Problem description:
All lines from the one containing "egnet spesialist. Han eller hun kan kontakte" to the final line of the material should be retyped exactly. Nothing else belongs in the response.

Entries supplied:
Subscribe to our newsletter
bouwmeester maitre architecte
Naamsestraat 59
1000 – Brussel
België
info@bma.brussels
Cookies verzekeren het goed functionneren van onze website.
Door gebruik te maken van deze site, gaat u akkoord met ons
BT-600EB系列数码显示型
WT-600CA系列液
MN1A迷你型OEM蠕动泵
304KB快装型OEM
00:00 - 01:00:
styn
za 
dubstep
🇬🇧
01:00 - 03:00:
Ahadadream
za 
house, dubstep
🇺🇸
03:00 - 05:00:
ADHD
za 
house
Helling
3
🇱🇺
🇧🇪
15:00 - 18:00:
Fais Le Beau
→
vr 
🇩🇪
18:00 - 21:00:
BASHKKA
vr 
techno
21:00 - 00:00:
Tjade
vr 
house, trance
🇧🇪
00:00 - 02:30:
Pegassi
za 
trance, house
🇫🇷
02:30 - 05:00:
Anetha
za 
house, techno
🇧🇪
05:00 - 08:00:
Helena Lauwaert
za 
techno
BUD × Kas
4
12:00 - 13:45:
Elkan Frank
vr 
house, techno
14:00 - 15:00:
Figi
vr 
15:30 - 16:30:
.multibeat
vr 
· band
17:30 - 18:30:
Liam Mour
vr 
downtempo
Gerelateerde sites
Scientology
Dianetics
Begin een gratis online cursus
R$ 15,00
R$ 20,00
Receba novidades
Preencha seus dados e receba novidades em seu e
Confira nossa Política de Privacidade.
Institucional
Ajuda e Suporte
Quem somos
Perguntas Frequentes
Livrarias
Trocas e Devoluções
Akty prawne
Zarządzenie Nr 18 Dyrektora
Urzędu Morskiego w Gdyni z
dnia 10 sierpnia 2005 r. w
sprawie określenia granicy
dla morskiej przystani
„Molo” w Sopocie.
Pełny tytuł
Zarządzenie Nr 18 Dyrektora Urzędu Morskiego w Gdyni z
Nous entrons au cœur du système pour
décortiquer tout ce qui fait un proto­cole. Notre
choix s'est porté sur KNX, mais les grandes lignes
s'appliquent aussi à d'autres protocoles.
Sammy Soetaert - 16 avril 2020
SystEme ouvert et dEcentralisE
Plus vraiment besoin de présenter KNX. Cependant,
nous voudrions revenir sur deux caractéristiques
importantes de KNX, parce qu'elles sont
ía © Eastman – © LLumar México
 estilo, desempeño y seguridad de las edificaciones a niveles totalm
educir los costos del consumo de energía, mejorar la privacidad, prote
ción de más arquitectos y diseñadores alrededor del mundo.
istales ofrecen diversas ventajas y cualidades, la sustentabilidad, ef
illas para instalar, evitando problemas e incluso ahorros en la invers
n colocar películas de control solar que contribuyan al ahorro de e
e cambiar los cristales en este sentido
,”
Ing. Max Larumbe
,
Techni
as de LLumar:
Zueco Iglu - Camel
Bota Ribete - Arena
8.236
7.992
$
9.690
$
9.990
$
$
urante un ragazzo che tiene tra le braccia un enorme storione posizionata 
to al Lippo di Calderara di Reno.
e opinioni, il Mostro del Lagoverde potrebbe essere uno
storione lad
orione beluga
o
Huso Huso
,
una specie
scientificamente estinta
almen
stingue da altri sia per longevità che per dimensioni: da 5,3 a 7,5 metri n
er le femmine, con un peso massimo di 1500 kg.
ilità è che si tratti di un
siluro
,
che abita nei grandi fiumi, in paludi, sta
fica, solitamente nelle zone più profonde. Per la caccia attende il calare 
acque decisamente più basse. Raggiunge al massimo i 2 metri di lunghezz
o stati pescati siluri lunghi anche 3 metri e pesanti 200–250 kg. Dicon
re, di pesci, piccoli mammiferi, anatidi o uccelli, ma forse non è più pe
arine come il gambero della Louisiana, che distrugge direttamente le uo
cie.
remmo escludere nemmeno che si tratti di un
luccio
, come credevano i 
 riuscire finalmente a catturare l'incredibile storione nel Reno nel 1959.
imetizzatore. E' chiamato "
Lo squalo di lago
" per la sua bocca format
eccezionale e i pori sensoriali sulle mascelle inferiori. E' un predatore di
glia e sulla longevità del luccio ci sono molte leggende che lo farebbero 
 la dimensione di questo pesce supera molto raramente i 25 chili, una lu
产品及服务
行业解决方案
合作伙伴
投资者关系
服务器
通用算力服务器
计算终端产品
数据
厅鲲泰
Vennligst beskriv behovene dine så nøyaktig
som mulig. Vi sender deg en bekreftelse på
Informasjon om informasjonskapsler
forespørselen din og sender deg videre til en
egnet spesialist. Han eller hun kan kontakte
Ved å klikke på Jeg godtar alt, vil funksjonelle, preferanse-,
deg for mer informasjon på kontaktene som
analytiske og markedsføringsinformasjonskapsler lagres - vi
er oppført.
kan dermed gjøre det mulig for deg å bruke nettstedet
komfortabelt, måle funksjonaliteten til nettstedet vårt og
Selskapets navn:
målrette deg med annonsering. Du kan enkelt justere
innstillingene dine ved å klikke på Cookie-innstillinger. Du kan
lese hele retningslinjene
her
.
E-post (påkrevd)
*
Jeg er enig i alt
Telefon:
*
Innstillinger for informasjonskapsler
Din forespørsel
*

Written reply:
egnet spesialist. Han eller hun kan kontakte
Ved å klikke på Jeg godtar alt, vil funksjonelle, preferanse-,
deg for mer informasjon på kontaktene som
analytiske og markedsføringsinformasjonskapsler lagres - vi
er oppført.
kan dermed gjøre det mulig for deg å bruke nettstedet
komfortabelt, måle funksjonaliteten til nettstedet vårt og
Selskapets navn:
målrette deg med annonsering. Du kan enkelt justere
innstillingene dine ved å klikke på Cookie-innstillinger. Du kan
lese hele retningslinjene
her
.
E-post (påkrevd)
*
Jeg er enig i alt
Telefon:
*
Innstillinger for informasjonskapsler
Din forespørsel
*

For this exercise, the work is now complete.